To guard against accidents from short-circuiting, every electric circuit should be provided with fuses which, in cases of emergency, are intended to melt and thus break the circuit. Fuses are made of lead-composition or aluminum and are used in the form of wire or ribbon-like strips, of sizes that will carry a definite amount of current. They are designated by their carrying capacity in amperes. As an example: a 2-ampere fuse will carry 2 amperes of current without noticeable heating, but at a dangerous overload the fuse will melt and the circuit be broken. Should a short-circuit be formed at any time, the rush of current through the fuse will cause it almost immediately to melt, and stop the flow of current. They are, therefore, the safeguard of the circuit against undue heating of the conducting wires.

When an open fuse blows (melts), the heat generated by the arc, formed at the breaking circuit, is so sudden that there is frequently an explosive effect that throws the melted metal in all directions, and in case it comes into contact with combustible material a fire may result. To do away with this danger, fire insurance companies in their specifications of electric fixtures state what forms of fuses will be acceptable in the buildings to be insured. These specifications are known as the Underwriters Rules and may be obtained from any fire insurance company. The fuses, or fuse plug, as they are commonly called, generally occupy a place in a cabinet or distributing panel, near the point where the lead wires enter the building. The cabinet contains the porcelain cutouts for sending the current through the different circuits; the fuse plugs form a part of the cutouts, one fuse to each wire. The cabinet contains besides the cutouts a double-poled switch to be used for shutting off the current from the building when desired.
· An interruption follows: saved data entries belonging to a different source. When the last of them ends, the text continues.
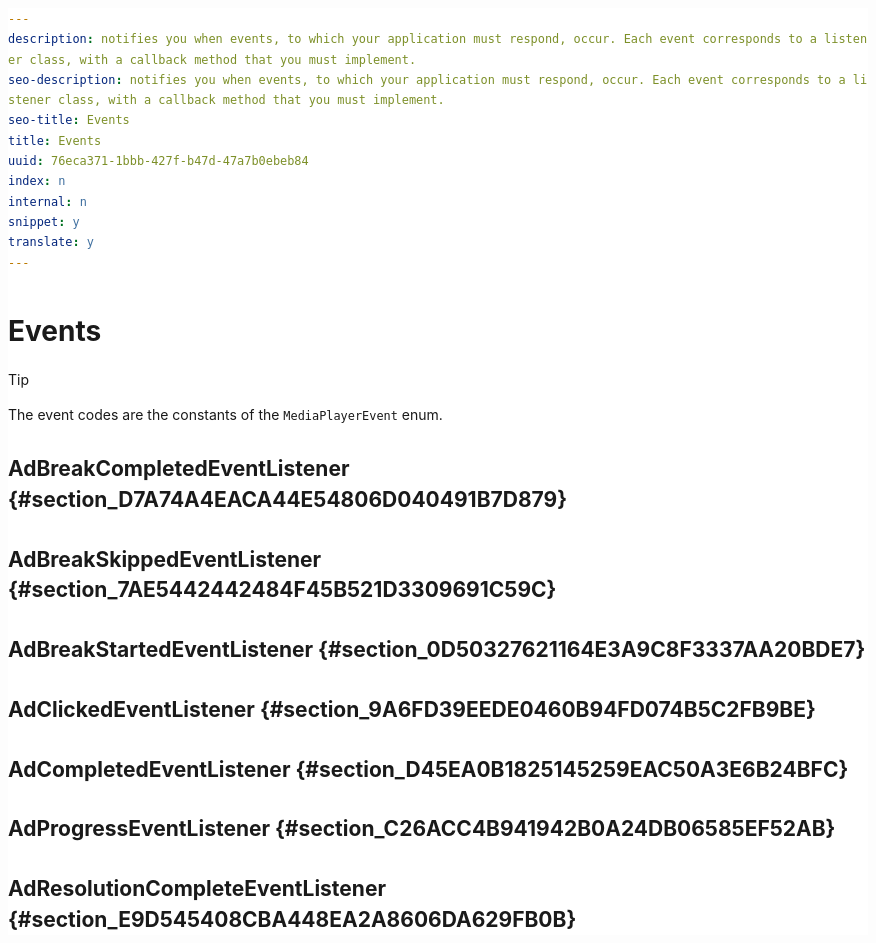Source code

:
 ```yaml
---
description: notifies you when events, to which your application must respond, occur. Each event corresponds to a listener class, with a callback method that you must implement.
seo-description: notifies you when events, to which your application must respond, occur. Each event corresponds to a listener class, with a callback method that you must implement.
seo-title: Events
title: Events
uuid: 76eca371-1bbb-427f-b47d-47a7b0ebeb84
index: n
internal: n
snippet: y
translate: y
---
```


# Events



>[!TIP]
>
>The event codes are the constants of the `MediaPlayerEvent` enum. 


## AdBreakCompletedEventListener {#section_D7A74A4EACA44E54806D040491B7D879}


## AdBreakSkippedEventListener {#section_7AE5442442484F45B521D3309691C59C}


## AdBreakStartedEventListener {#section_0D50327621164E3A9C8F3337AA20BDE7}


## AdClickedEventListener {#section_9A6FD39EEDE0460B94FD074B5C2FB9BE}


## AdCompletedEventListener {#section_D45EA0B1825145259EAC50A3E6B24BFC}


## AdProgressEventListener {#section_C26ACC4B941942B0A24DB06585EF52AB}


## AdResolutionCompleteEventListener {#section_E9D545408CBA448EA2A8606DA629FB0B}
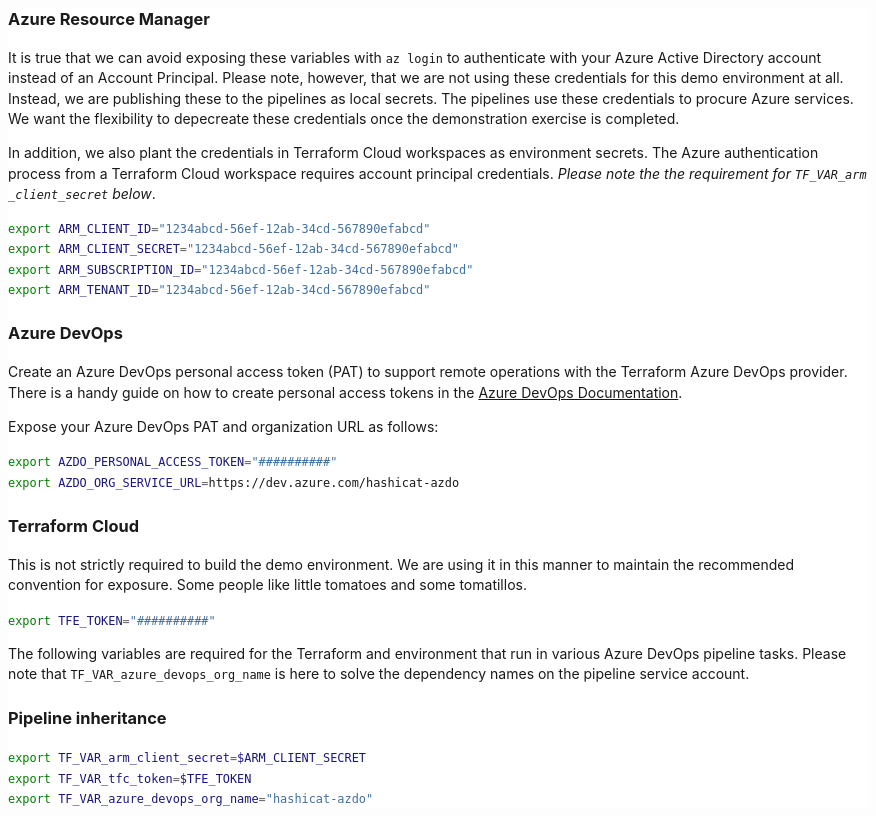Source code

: ### Azure Resource Manager

It is true that we can avoid exposing these variables with `az login` to authenticate with your Azure Active Directory account instead of an Account Principal. Please note, however, that we are not using these credentials for this demo environment at all. Instead, we are publishing these to the pipelines as local secrets. The pipelines use these credentials to procure Azure services. We want the flexibility to depecreate these credentials once the demonstration exercise is completed.

In addition, we also plant the credentials in Terraform Cloud workspaces as environment secrets. The Azure authentication process from a Terraform Cloud workspace requires account principal credentials. *Please note the the requirement for `TF_VAR_arm_client_secret` below*.

```bash
export ARM_CLIENT_ID="1234abcd-56ef-12ab-34cd-567890efabcd"
export ARM_CLIENT_SECRET="1234abcd-56ef-12ab-34cd-567890efabcd"
export ARM_SUBSCRIPTION_ID="1234abcd-56ef-12ab-34cd-567890efabcd"
export ARM_TENANT_ID="1234abcd-56ef-12ab-34cd-567890efabcd"
```

### Azure DevOps

Create an Azure DevOps personal access token (PAT) to support remote operations with the Terraform Azure DevOps provider. There is a handy guide on how to create personal access tokens in the [Azure DevOps Documentation](https://docs.microsoft.com/en-us/azure/devops/organizations/accounts/use-personal-access-tokens-to-authenticate?view=azure-devops&tabs=preview-page#create-a-pat). 

Expose your Azure DevOps PAT and organization URL as follows:

```bash
export AZDO_PERSONAL_ACCESS_TOKEN="##########"
export AZDO_ORG_SERVICE_URL=https://dev.azure.com/hashicat-azdo
```

### Terraform Cloud

This is not strictly required to build the demo environment. We are using it in this manner to maintain the recommended convention for exposure. Some people like little tomatoes and some tomatillos.

```bash
export TFE_TOKEN="##########"
```

The following variables are required for the Terraform and environment that run in various Azure DevOps pipeline tasks. Please note that `TF_VAR_azure_devops_org_name` is here to solve the dependency names on the pipeline service account.

### Pipeline inheritance

```bash
export TF_VAR_arm_client_secret=$ARM_CLIENT_SECRET
export TF_VAR_tfc_token=$TFE_TOKEN
export TF_VAR_azure_devops_org_name="hashicat-azdo"
```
Fig. 230.—Electric cabinets.

Cabinets for this purpose are made in standard form of wood or steel to suit the condition of service. These cabinets may be obtained from any dealers in electrical supplies or the cabinet may be made a part of the house since they are only small shallow closets. Fig. 230 represents such a cabinet as is used in the average dwelling. It is made of a light wooden frame set between the studding of a partition at any convenient place. The bottom of the cabinet is made sloping to prevent its being used as a place of storage for articles that might lead to trouble. The cabinet is sometimes lined with asbestos paper as a prevention from fire but this is not necessary as the fuse plugs and their receptacles, when of approved design, are sufficient to prevent accident.